Şirince is a beautiful hill town only 8 km (5 miles) east of Selçuk, near Ephesus, in the Aegean hinterland south of İzmir (). It's famous for its olive oil, fruit wines, other natural products, and its atmospheric boutique hotels.
A dozen small restaurants cater to day-trippers, hotel guests, and locals alike.
Here are the sounds of Şirince: birds chirp, donkeys bray, goats baa, mourning doves coo, dogs bark, roosters crow, children play. A tractor passes.
The call to prayer from the village's single minaret is a scratchy recording.
Tourism has arrived, however, and on any pleasant weekend in the warm months, so will thousands of local and foreign visitors.
Weekdays are not so crowded, but in any case, Şirince becomes a village again in early morning and evening, when the day-trippers are gone.
Planning Your Visit
During the day in the warm, busy tourism months, it's easy to miss that Şirince is a village. Buses roar and hundreds of cars zoom up the hill, disgorge their occupants, who then wander clicking cameras and jingling money.

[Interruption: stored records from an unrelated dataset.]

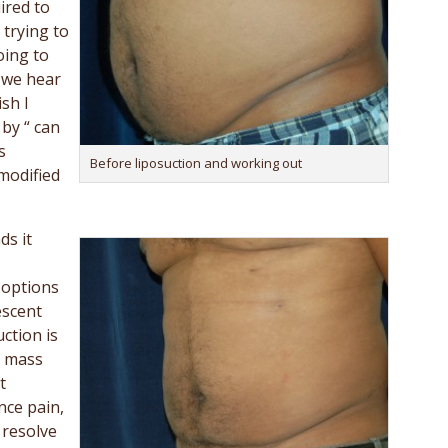
uired to
trying to
oing to
 we hear
sh I
 by “ can
s
Before liposuction and working out
modified
ds it
 options
escent
ction is
y mass
t
nce pain,
 resolve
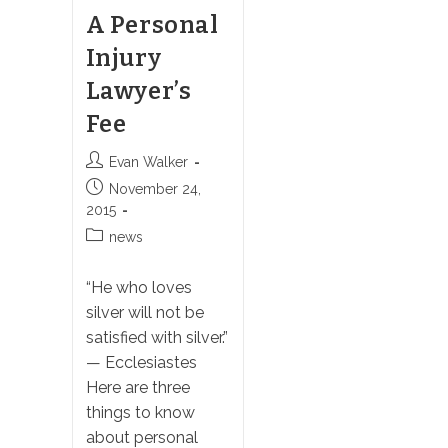
A Personal
Injury
Lawyer’s
Fee
Post
Evan Walker
author:
Post
November 24,
published:
2015
Post
news
category:
“He who loves
silver will not be
satisfied with silver.”
— Ecclesiastes
Here are three
things to know
about personal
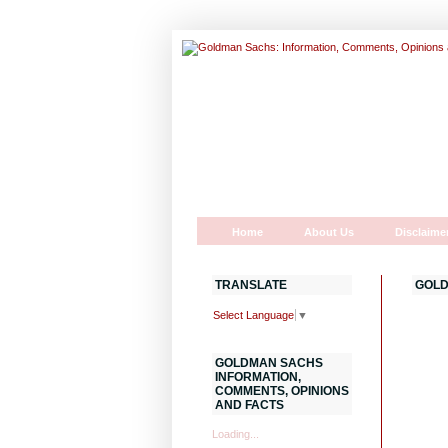
Home
About Us
Disclaime
TRANSLATE
GOLD
Select Language
▼
GOLDMAN SACHS
INFORMATION,
COMMENTS, OPINIONS
AND FACTS
Loading...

In the warm months I strongly urge you to avoid visiting Şirince on weekends—especially Sundays, especially in the afternoon—when thousands of local tourists will crowd its streets. If you have a car, consider parking it near the Selçuk Otogar and taking the minibuses that shuttle from there to Şirince and back every 20 minutes throughout the day. The minibus goes right to the center of the village. Cars must park, for a fee, on the outskirts, sometimes quite a walk from the center.
Overnight in Şirince
A number of village houses have been nicely restored and opened as inns, with comfortable double rooms, as well as suites for families, and even rental houses for longer stays.
This makes it a suitable place to stay, and a congenial base for your explorations throughout the Ephesus region. More...
If you don't stay overnight, go to Şirince for a stroll, photography, a bit of cooler air, a lunch or dinner in one of the many small restaurants, sampling the local fruit wines.
Shopping in Şirince
Besides wines, you'll find many local and organicproducts: vinegar, honey, soaps, and traditional sweeteners called pekmez made from a variety of fruits. Nar ekşisi is a tasty vinegar substitute made from pomegranate juice.
A Bit of History
Some say the Orthodox Christian Greeks who lived here during the Ottoman Empire were famed for the excellence of their wine. The Muslim Turks who moved here from Thessaloniki in 1924 re-started wine-making using local fruits, including apple, apricot, banana, blackberry, blueberry, creamberry, mulberry (black, and white), mandarin orange, melon, orange, peach, quince, sour (Morello) cherry and strawberry. You can taste the results and judge for yourself when you visit. They sell red, white and rosé, dry and sweet.
A few local producers have switched from the local vines, which in fact produce table grapes, to Turkey's better wine grapes such as Narince.
The story goes that Şirince was formerly inhabited by Ottoman Greeks and named Kırkınca ("Forty-ish"), which the locals pronounced Çirkince, which means "sort of ugly" (which it certainly is not).
During the exchange of populations following World War I, Turks from Thessaloniki, Greece were moved here (1924). They changed the name to Şirince (shee-REEN-jeh, "sort of sweet, charming").